Crítica: Planeta dos Macacos: O confronto

“Nooooooo”. A cena em que Caesar (Andy Serkis) profere suas primeiras palavras em “Planeta dos Macacos: A Origem” ainda me fascina. Também me fascina a maneira que os produtores e roteiristas encontraram para unir a história atual ao estado em que encontramos as coisas no primeiro “Planeta dos Macacos”, de 1968. No clássico protagonizado por Charlton Heston, somos apresentados a um planeta Terra habitado por símios falantes, desenvolvidos e convivendo em sociedade – sociedade esta com classes militares, científicas e sacerdotais cujo grande “deus” era Caesar, um tipo de “macaco-Jesus” daquele mundo. Havia seres humanos naquela sociedade? Sim, mas eram poucos, não falavam e eram dominados pelos macacos.

> [ENUNCIADO A]
Nas linhas apresentadas abaixo, copie sem nenhuma alteração tudo o que vai da linha que contém "phylum: Tracheophyta" até a linha que contém "state / province: California", incluindo as duas.
> [ENUNCIADO B]
Prossiga com a crítica de "Planeta dos Macacos: O confronto" a partir da última frase apresentada.

> [LINHAS FORNECIDAS]
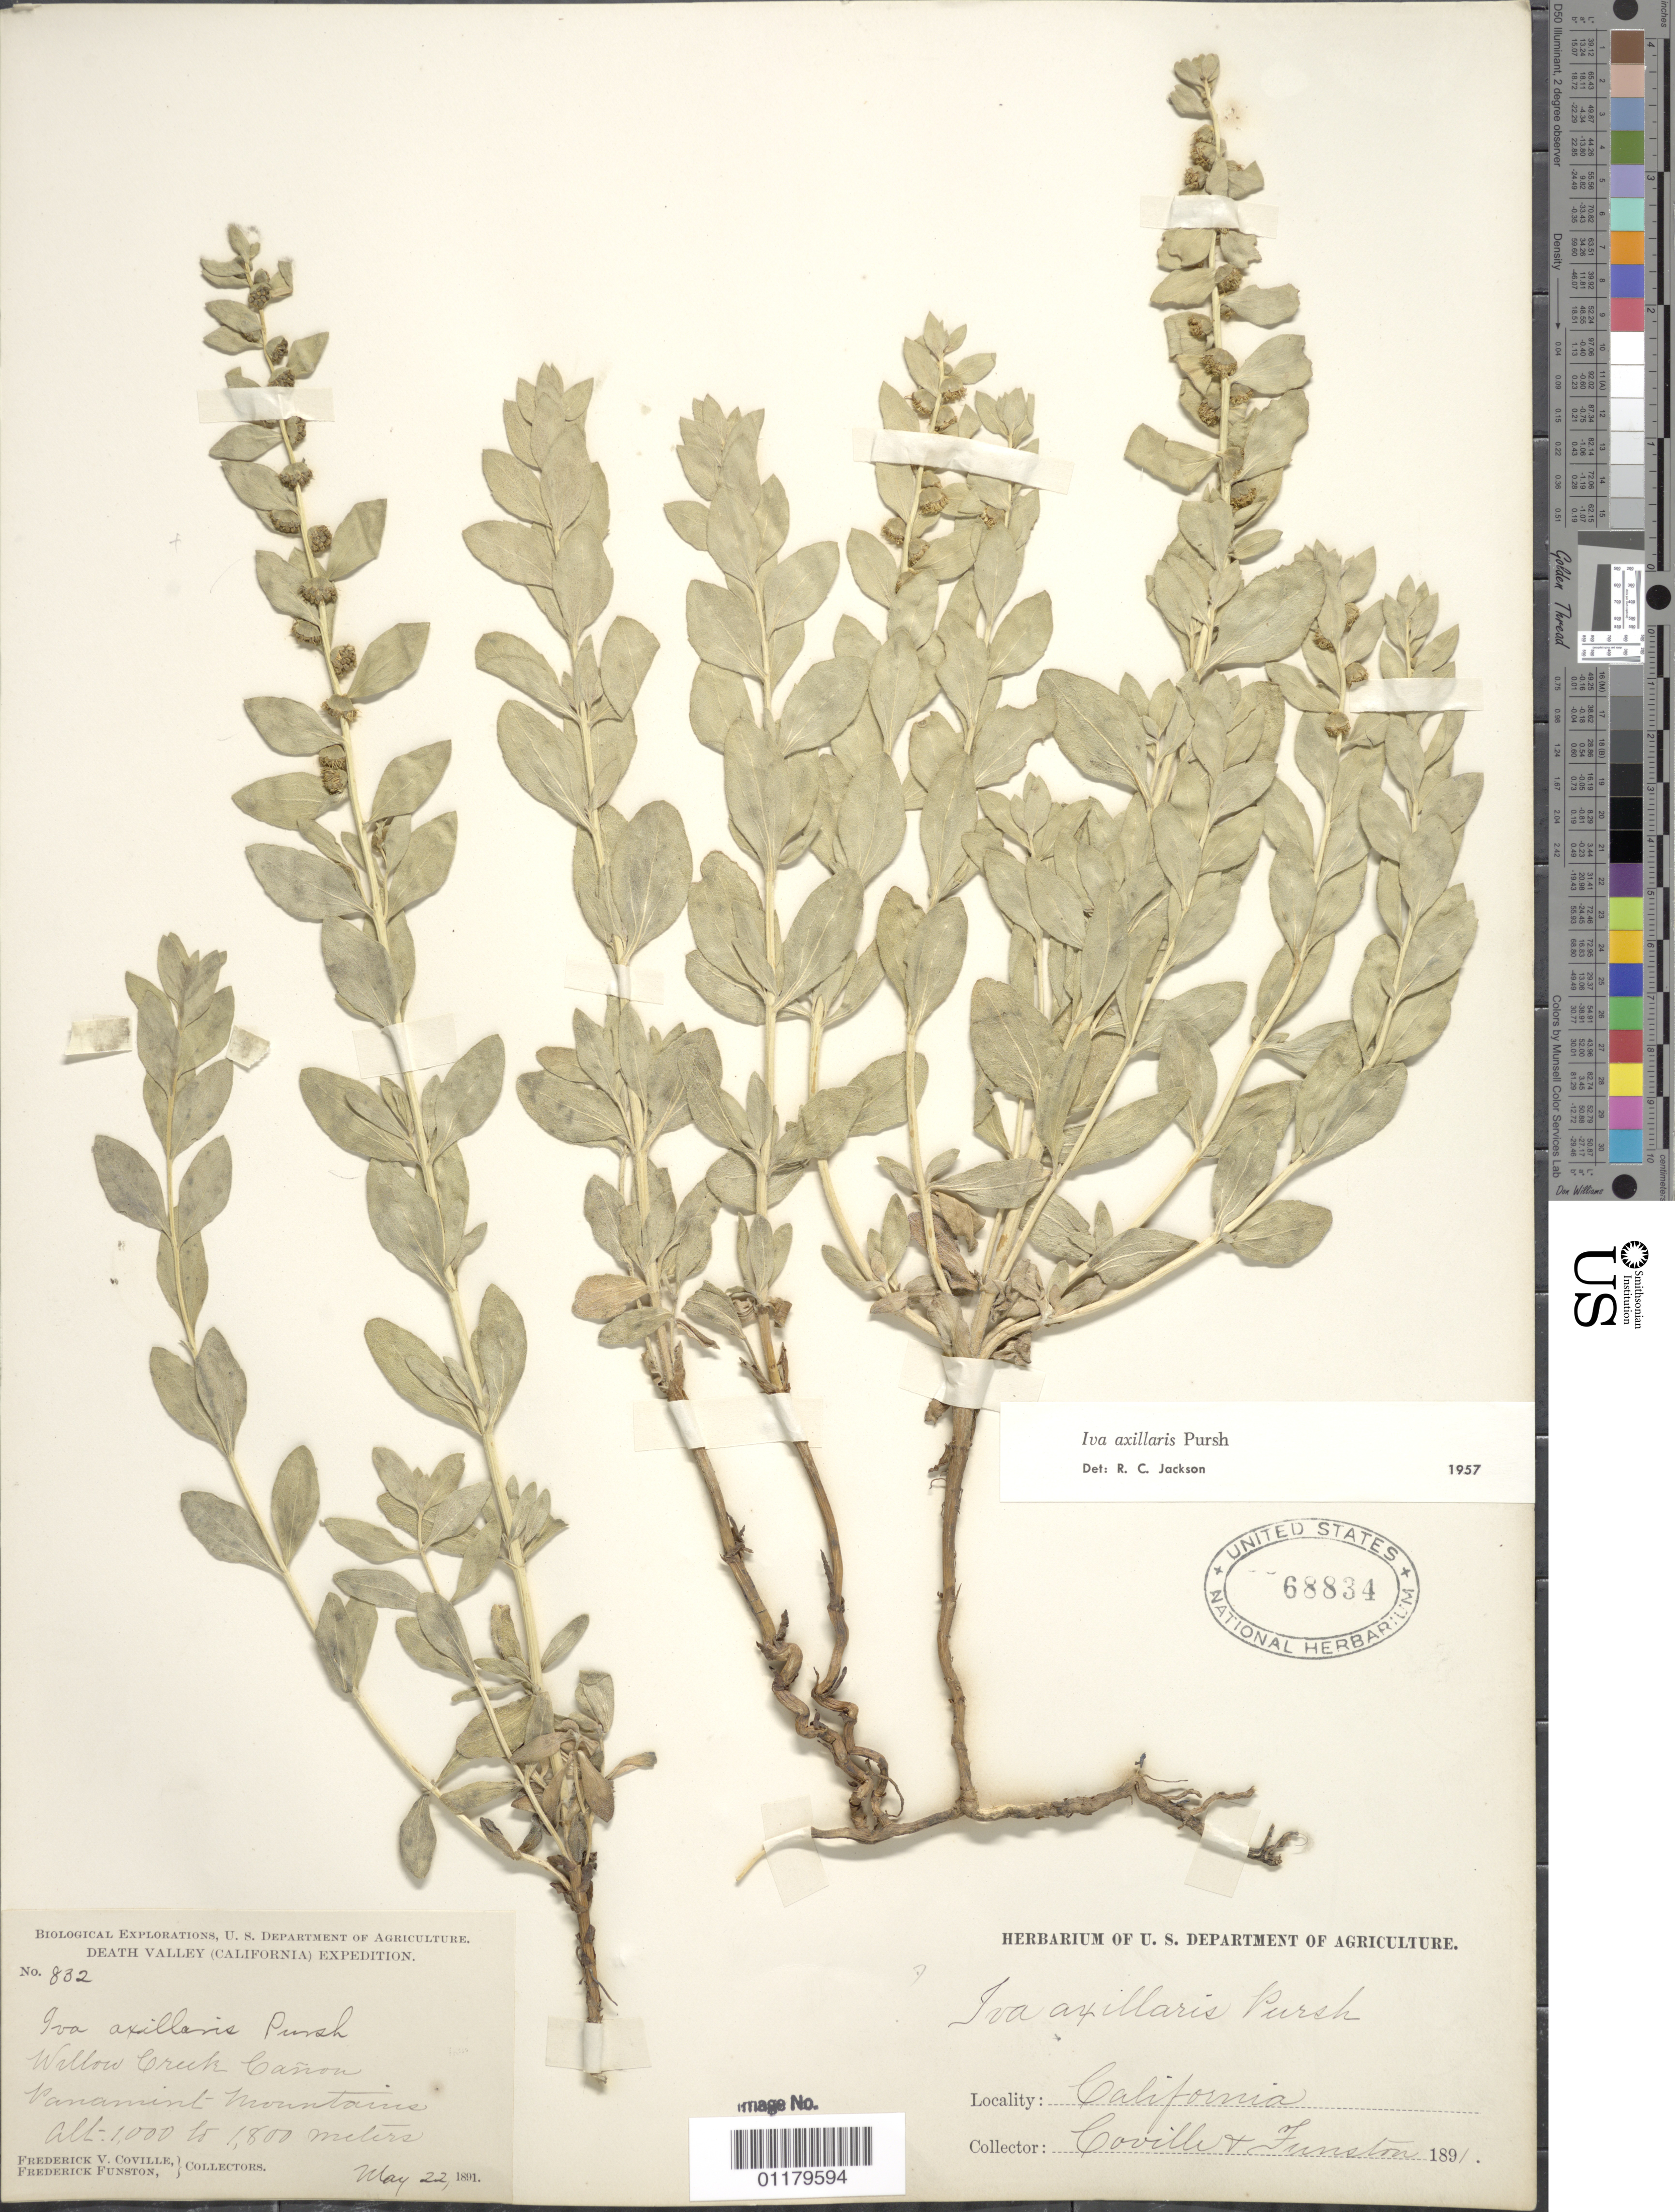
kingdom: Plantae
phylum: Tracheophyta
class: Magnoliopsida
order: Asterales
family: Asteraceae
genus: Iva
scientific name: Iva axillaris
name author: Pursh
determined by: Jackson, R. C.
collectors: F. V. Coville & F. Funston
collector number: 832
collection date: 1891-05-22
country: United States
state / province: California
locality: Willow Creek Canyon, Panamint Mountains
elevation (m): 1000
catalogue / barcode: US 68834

> [RESPOSTA A]
phylum: Tracheophyta
class: Magnoliopsida
order: Asterales
family: Asteraceae
genus: Iva
scientific name: Iva axillaris
name author: Pursh
determined by: Jackson, R. C.
collectors: F. V. Coville & F. Funston
collector number: 832
collection date: 1891-05-22
country: United States
state / province: California

> [RESPOSTA B]
Quando descobrimos que, na verdade, tudo começou com um desastroso experimento genético em chimpanzés, tudo fez mais sentido: os experimentos criaram macacos mais desenvolvidos intelectualmente e ao mesmo tempo deflagraram um vírus que assolou a raça humana.

É a partir deste cenário que embarcamos em uma viagem estonteante em “Planeta dos Macacos: O Confronto”. O mundo, em 10 anos, se esfacelou por conta da “gripe símia”. Poucos humanos, imunes ao vírus (em uma taxa de 1 pra 500) sobreviveram e tentam reerguer a sociedade sob duras penas. Governos não existem mais, as cidades estão desertas: tudo no melhor gênero “Walkind Dead” ou (para quem gosta de vídeo game) “The Last of Us”.

Do lado de lá da Golden Gate, o maior clima de #somostodosmacacos:  Caesar está com sua liderança consolidada e agora é pai de família, os macacos jovens estão estudando e aprendendo novas palavras com orangotango Maurice (Karin Konoval),  um amargurado Koba (Toby Kebbell) cheio de cicatrizes de laboratório e chiliques pontuais e os primeiros sinais de um “misticismo” símio que deve ser mais explorado no próximo filme.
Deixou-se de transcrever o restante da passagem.